Yu Chuhui represents a quieter transition toward stability—learning to prioritize, to articulate dreams, and to form a steady professional identity. Her development is subtle but firm, one of the clearest signs of maturity in the ensemble.
Romantic partners and potential love interests—like Dai Wei or others who enter briefly—are not treated as endpoints but as catalysts. They act as emotional laboratories where the women test boundaries, learn to voice needs, and discover that love is not about self-erasure but about shared presence.
Secondary characters enrich the world around them: families who pressure, bosses who protect or belittle, coworkers who compete, and friends who quietly hold them up. These are not decorative figures—they push the protagonists toward decisive moments. And the friendship at the heart of the 22nd floor remains undeniable: five women who offer advice, honest corrections, and small acts of care that feel like communal therapy.
Critically, the season faces the inevitable challenge of all reboots: nostalgia for the original cast lingers. At times, the pacing fragments; subplots compete for narrative gravity and can dilute emotional focus. Yet the show gains strength in its realism: workplace precarity, young adult anxiety, and the ambiguity of modern relationships are portrayed with an admirable restraint, free from melodrama.
As a whole, this season commits to emotional authenticity. It would rather show unresolved doubts than promise neat conclusions; it chooses characters who falter and try again over those who exist only to satisfy narrative expectations. That honesty, even when imperfect, is powerful.

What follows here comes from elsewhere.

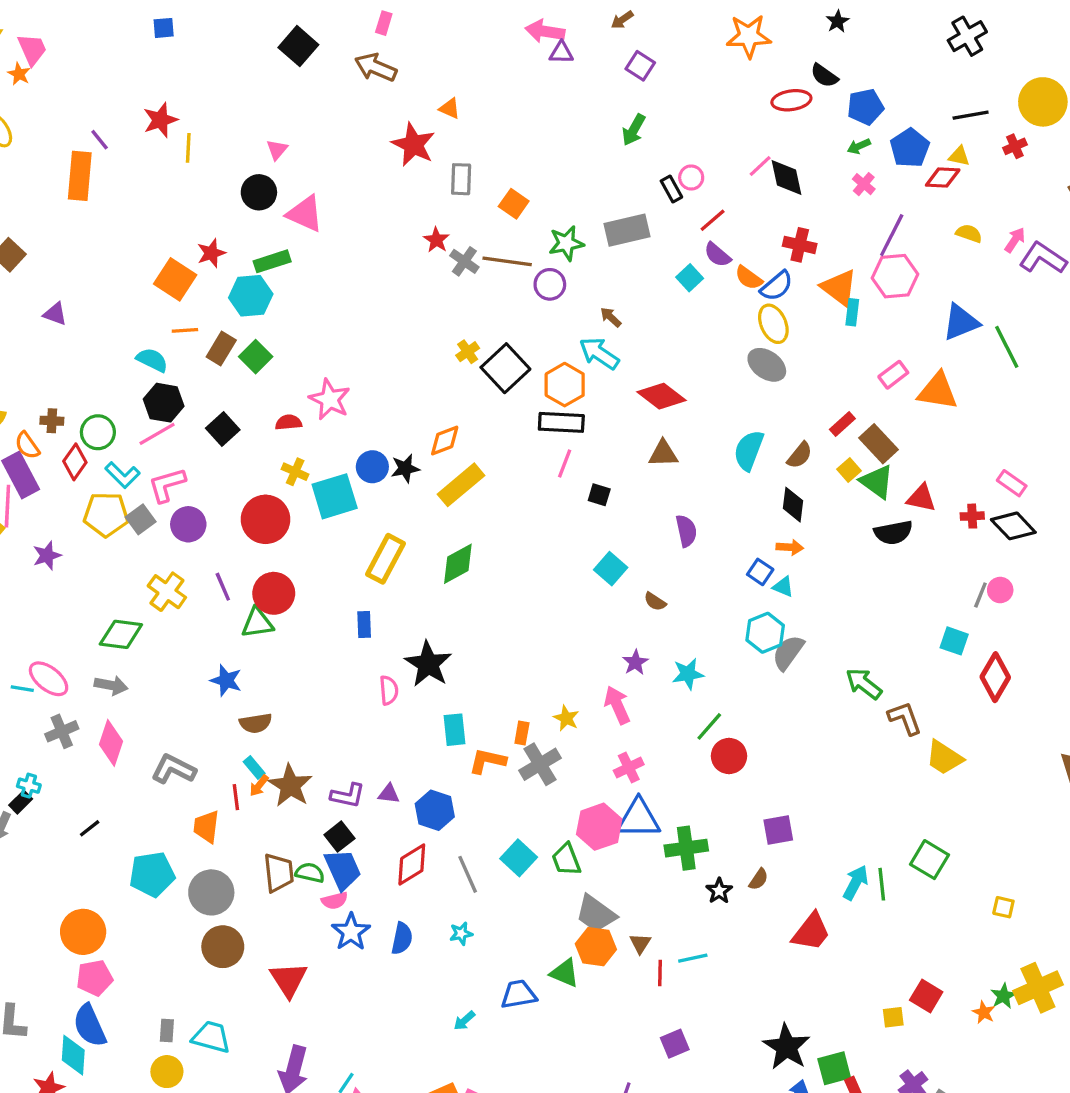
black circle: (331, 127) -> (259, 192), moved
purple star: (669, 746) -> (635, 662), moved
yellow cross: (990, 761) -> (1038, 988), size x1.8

In the end, the season feels like attending a shared workshop on adulthood—where the lessons are about negotiating dreams and relationships, maintaining boundaries without sacrificing tenderness, and understanding that sisterhood, that chosen family, may be the most reliable compass in urban chaos.
And so, gratitude to everyone who brought this reimagined 22nd floor to life: for treating contemporary womanhood with sensitivity, for proving that new faces can still hold the soul of the series, and for reminding us that growth is, above all, a collective act.